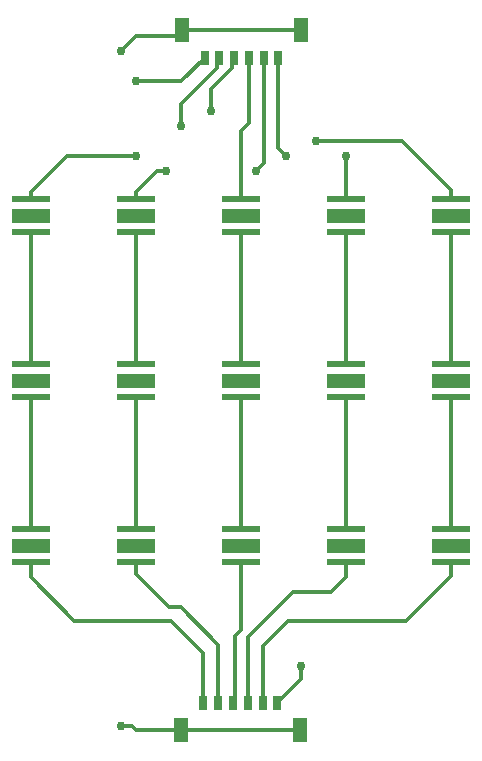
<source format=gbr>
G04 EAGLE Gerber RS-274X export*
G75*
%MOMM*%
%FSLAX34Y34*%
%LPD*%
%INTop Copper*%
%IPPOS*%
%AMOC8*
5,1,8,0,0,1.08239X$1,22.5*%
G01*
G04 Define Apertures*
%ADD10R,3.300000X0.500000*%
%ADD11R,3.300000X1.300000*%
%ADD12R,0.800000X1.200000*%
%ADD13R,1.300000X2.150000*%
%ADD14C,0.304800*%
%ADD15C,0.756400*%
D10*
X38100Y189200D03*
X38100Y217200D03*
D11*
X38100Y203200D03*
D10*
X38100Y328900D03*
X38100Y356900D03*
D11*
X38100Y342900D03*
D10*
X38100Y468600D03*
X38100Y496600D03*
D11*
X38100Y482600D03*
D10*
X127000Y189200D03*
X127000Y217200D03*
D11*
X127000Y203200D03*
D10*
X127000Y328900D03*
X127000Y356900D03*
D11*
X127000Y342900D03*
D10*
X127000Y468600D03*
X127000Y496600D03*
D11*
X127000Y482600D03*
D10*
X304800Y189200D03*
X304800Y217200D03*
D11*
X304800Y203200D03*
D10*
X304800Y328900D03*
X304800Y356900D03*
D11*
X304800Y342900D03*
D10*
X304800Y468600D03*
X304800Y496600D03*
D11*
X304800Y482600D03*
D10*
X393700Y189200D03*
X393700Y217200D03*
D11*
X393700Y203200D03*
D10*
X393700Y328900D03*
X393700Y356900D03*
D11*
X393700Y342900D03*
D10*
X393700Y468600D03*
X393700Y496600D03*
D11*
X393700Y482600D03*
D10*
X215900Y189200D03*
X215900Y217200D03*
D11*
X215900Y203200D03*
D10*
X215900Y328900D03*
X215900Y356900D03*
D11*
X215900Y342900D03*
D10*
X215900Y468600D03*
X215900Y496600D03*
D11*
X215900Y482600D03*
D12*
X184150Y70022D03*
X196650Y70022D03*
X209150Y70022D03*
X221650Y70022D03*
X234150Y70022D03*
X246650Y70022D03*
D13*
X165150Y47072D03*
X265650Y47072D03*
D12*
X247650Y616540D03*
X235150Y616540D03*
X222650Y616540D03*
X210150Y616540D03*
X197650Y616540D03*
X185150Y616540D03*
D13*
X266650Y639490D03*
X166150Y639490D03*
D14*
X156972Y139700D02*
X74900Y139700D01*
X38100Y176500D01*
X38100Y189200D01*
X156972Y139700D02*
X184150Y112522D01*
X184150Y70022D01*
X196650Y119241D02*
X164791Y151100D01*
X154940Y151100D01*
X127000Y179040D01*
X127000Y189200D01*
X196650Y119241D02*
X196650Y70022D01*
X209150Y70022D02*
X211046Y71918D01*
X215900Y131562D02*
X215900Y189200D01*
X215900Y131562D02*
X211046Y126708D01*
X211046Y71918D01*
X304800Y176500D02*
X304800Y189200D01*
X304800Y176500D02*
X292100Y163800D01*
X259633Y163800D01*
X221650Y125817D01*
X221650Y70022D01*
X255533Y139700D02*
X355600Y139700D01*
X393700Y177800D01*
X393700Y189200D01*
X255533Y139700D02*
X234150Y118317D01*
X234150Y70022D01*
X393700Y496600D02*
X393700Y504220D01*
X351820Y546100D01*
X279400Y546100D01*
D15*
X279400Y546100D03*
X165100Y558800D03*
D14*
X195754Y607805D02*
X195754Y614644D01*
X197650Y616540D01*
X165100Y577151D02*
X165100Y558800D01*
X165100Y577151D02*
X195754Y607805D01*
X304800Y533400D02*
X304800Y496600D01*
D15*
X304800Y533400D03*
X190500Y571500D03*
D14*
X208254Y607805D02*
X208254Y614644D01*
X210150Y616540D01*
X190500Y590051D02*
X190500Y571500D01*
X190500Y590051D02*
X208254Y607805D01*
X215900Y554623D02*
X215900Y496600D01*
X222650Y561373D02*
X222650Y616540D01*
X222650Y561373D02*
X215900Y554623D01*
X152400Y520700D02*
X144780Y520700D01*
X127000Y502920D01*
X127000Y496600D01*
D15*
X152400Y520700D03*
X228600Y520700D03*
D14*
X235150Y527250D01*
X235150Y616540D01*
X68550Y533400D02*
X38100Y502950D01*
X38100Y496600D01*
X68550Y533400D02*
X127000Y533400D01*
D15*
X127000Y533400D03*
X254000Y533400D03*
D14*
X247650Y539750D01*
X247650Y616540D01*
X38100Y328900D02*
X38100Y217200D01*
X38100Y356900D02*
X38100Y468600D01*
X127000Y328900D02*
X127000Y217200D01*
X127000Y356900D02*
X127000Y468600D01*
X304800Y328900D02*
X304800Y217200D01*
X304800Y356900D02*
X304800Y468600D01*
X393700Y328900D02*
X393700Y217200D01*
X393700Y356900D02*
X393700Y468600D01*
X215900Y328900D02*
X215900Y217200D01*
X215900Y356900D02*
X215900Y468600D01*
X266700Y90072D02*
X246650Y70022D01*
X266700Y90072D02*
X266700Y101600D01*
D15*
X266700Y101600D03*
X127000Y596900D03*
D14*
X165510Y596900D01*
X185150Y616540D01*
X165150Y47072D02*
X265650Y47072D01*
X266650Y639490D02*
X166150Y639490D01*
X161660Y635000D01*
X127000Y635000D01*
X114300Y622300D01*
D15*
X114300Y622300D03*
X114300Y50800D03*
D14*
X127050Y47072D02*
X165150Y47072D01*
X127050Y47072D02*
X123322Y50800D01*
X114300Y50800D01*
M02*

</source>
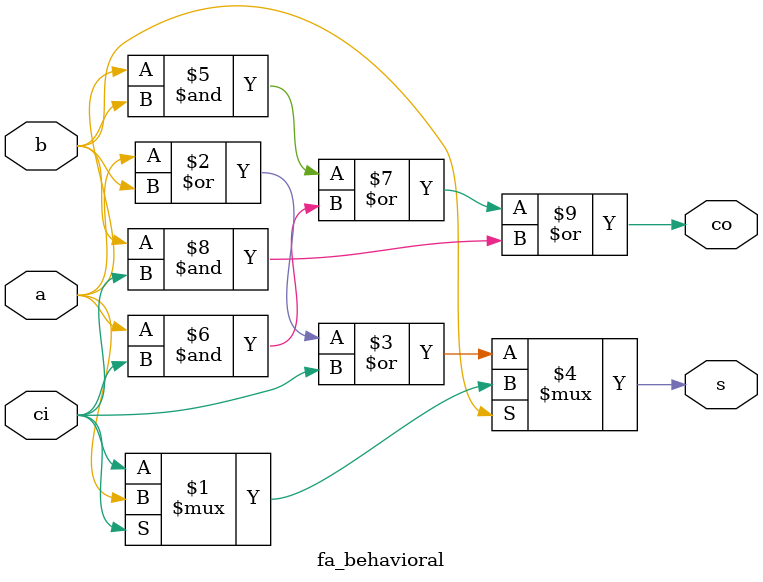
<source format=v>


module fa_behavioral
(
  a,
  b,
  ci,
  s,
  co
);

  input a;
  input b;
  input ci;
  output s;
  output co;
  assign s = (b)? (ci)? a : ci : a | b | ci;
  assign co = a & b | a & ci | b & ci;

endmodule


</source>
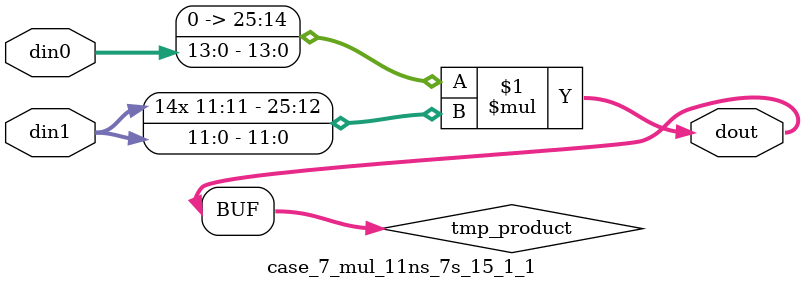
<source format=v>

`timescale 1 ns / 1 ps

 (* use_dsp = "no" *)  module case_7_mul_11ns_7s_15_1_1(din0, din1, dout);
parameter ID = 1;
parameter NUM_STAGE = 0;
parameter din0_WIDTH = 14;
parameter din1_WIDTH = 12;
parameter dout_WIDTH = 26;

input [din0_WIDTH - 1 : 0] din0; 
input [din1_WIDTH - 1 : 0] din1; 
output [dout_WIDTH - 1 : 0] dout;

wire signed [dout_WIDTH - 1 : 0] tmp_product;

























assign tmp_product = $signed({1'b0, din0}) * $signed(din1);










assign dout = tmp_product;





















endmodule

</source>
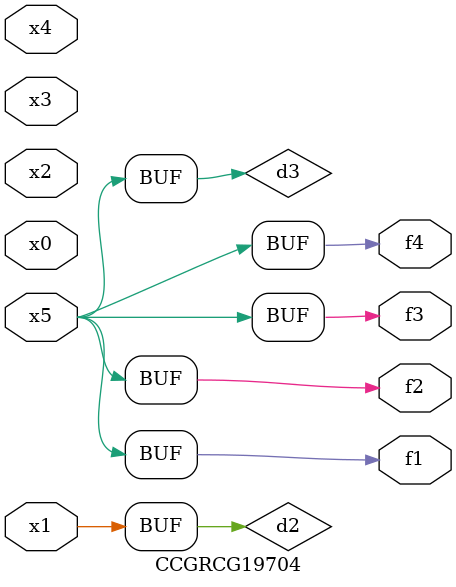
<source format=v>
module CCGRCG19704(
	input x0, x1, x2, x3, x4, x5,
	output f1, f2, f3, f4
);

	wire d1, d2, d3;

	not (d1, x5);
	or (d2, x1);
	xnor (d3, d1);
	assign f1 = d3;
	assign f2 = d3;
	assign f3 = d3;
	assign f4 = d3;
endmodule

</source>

◇ ◇ ◇

• _EXERCISE DESCRIPTION_
The expected result is the material restated word for word, minus any picture.

• _FINISHED TASK_
<source format=gbr>
G04 EAGLE Gerber RS-274X export*
G75*
%MOMM*%
%FSLAX34Y34*%
%LPD*%
%INTop Copper*%
%IPPOS*%
%AMOC8*
5,1,8,0,0,1.08239X$1,22.5*%
G01*
G04 Define Apertures*
%ADD10R,3.300000X0.500000*%
%ADD11R,3.300000X1.300000*%
%ADD12R,0.800000X1.200000*%
%ADD13R,1.300000X2.150000*%
%ADD14C,0.304800*%
%ADD15C,0.756400*%
D10*
X38100Y189200D03*
X38100Y217200D03*
D11*
X38100Y203200D03*
D10*
X38100Y328900D03*
X38100Y356900D03*
D11*
X38100Y342900D03*
D10*
X38100Y468600D03*
X38100Y496600D03*
D11*
X38100Y482600D03*
D10*
X127000Y189200D03*
X127000Y217200D03*
D11*
X127000Y203200D03*
D10*
X127000Y328900D03*
X127000Y356900D03*
D11*
X127000Y342900D03*
D10*
X127000Y468600D03*
X127000Y496600D03*
D11*
X127000Y482600D03*
D10*
X304800Y189200D03*
X304800Y217200D03*
D11*
X304800Y203200D03*
D10*
X304800Y328900D03*
X304800Y356900D03*
D11*
X304800Y342900D03*
D10*
X304800Y468600D03*
X304800Y496600D03*
D11*
X304800Y482600D03*
D10*
X393700Y189200D03*
X393700Y217200D03*
D11*
X393700Y203200D03*
D10*
X393700Y328900D03*
X393700Y356900D03*
D11*
X393700Y342900D03*
D10*
X393700Y468600D03*
X393700Y496600D03*
D11*
X393700Y482600D03*
D10*
X215900Y189200D03*
X215900Y217200D03*
D11*
X215900Y203200D03*
D10*
X215900Y328900D03*
X215900Y356900D03*
D11*
X215900Y342900D03*
D10*
X215900Y468600D03*
X215900Y496600D03*
D11*
X215900Y482600D03*
D12*
X184150Y70022D03*
X196650Y70022D03*
X209150Y70022D03*
X221650Y70022D03*
X234150Y70022D03*
X246650Y70022D03*
D13*
X165150Y47072D03*
X265650Y47072D03*
D12*
X247650Y616540D03*
X235150Y616540D03*
X222650Y616540D03*
X210150Y616540D03*
X197650Y616540D03*
X185150Y616540D03*
D13*
X266650Y639490D03*
X166150Y639490D03*
D14*
X156972Y139700D02*
X74900Y139700D01*
X38100Y176500D01*
X38100Y189200D01*
X156972Y139700D02*
X184150Y112522D01*
X184150Y70022D01*
X196650Y119241D02*
X164791Y151100D01*
X154940Y151100D01*
X127000Y179040D01*
X127000Y189200D01*
X196650Y119241D02*
X196650Y70022D01*
X209150Y70022D02*
X211046Y71918D01*
X215900Y131562D02*
X215900Y189200D01*
X215900Y131562D02*
X211046Y126708D01*
X211046Y71918D01*
X304800Y176500D02*
X304800Y189200D01*
X304800Y176500D02*
X292100Y163800D01*
X259633Y163800D01*
X221650Y125817D01*
X221650Y70022D01*
X255533Y139700D02*
X355600Y139700D01*
X393700Y177800D01*
X393700Y189200D01*
X255533Y139700D02*
X234150Y118317D01*
X234150Y70022D01*
X393700Y496600D02*
X393700Y504220D01*
X351820Y546100D01*
X279400Y546100D01*
D15*
X279400Y546100D03*
X165100Y558800D03*
D14*
X195754Y607805D02*
X195754Y614644D01*
X197650Y616540D01*
X165100Y577151D02*
X165100Y558800D01*
X165100Y577151D02*
X195754Y607805D01*
X304800Y533400D02*
X304800Y496600D01*
D15*
X304800Y533400D03*
X190500Y571500D03*
D14*
X208254Y607805D02*
X208254Y614644D01*
X210150Y616540D01*
X190500Y590051D02*
X190500Y571500D01*
X190500Y590051D02*
X208254Y607805D01*
X215900Y554623D02*
X215900Y496600D01*
X222650Y561373D02*
X222650Y616540D01*
X222650Y561373D02*
X215900Y554623D01*
X152400Y520700D02*
X144780Y520700D01*
X127000Y502920D01*
X127000Y496600D01*
D15*
X152400Y520700D03*
X228600Y520700D03*
D14*
X235150Y527250D01*
X235150Y616540D01*
X68550Y533400D02*
X38100Y502950D01*
X38100Y496600D01*
X68550Y533400D02*
X127000Y533400D01*
D15*
X127000Y533400D03*
X254000Y533400D03*
D14*
X247650Y539750D01*
X247650Y616540D01*
X38100Y328900D02*
X38100Y217200D01*
X38100Y356900D02*
X38100Y468600D01*
X127000Y328900D02*
X127000Y217200D01*
X127000Y356900D02*
X127000Y468600D01*
X304800Y328900D02*
X304800Y217200D01*
X304800Y356900D02*
X304800Y468600D01*
X393700Y328900D02*
X393700Y217200D01*
X393700Y356900D02*
X393700Y468600D01*
X215900Y328900D02*
X215900Y217200D01*
X215900Y356900D02*
X215900Y468600D01*
X266700Y90072D02*
X246650Y70022D01*
X266700Y90072D02*
X266700Y101600D01*
D15*
X266700Y101600D03*
X127000Y596900D03*
D14*
X165510Y596900D01*
X185150Y616540D01*
X165150Y47072D02*
X265650Y47072D01*
X266650Y639490D02*
X166150Y639490D01*
X161660Y635000D01*
X127000Y635000D01*
X114300Y622300D01*
D15*
X114300Y622300D03*
X114300Y50800D03*
D14*
X127050Y47072D02*
X165150Y47072D01*
X127050Y47072D02*
X123322Y50800D01*
X114300Y50800D01*
M02*

</source>
<source format=v>


module fa_behavioral
(
  a,
  b,
  ci,
  s,
  co
);

  input a;
  input b;
  input ci;
  output s;
  output co;
  assign s = (b)? (ci)? a : ci : a | b | ci;
  assign co = a & b | a & ci | b & ci;

endmodule


</source>
<source format=v>

`timescale 1 ns / 1 ps

 (* use_dsp = "no" *)  module case_7_mul_11ns_7s_15_1_1(din0, din1, dout);
parameter ID = 1;
parameter NUM_STAGE = 0;
parameter din0_WIDTH = 14;
parameter din1_WIDTH = 12;
parameter dout_WIDTH = 26;

input [din0_WIDTH - 1 : 0] din0; 
input [din1_WIDTH - 1 : 0] din1; 
output [dout_WIDTH - 1 : 0] dout;

wire signed [dout_WIDTH - 1 : 0] tmp_product;

























assign tmp_product = $signed({1'b0, din0}) * $signed(din1);










assign dout = tmp_product;





















endmodule

</source>
<source format=v>
module CCGRCG19704(
	input x0, x1, x2, x3, x4, x5,
	output f1, f2, f3, f4
);

	wire d1, d2, d3;

	not (d1, x5);
	or (d2, x1);
	xnor (d3, d1);
	assign f1 = d3;
	assign f2 = d3;
	assign f3 = d3;
	assign f4 = d3;
endmodule

</source>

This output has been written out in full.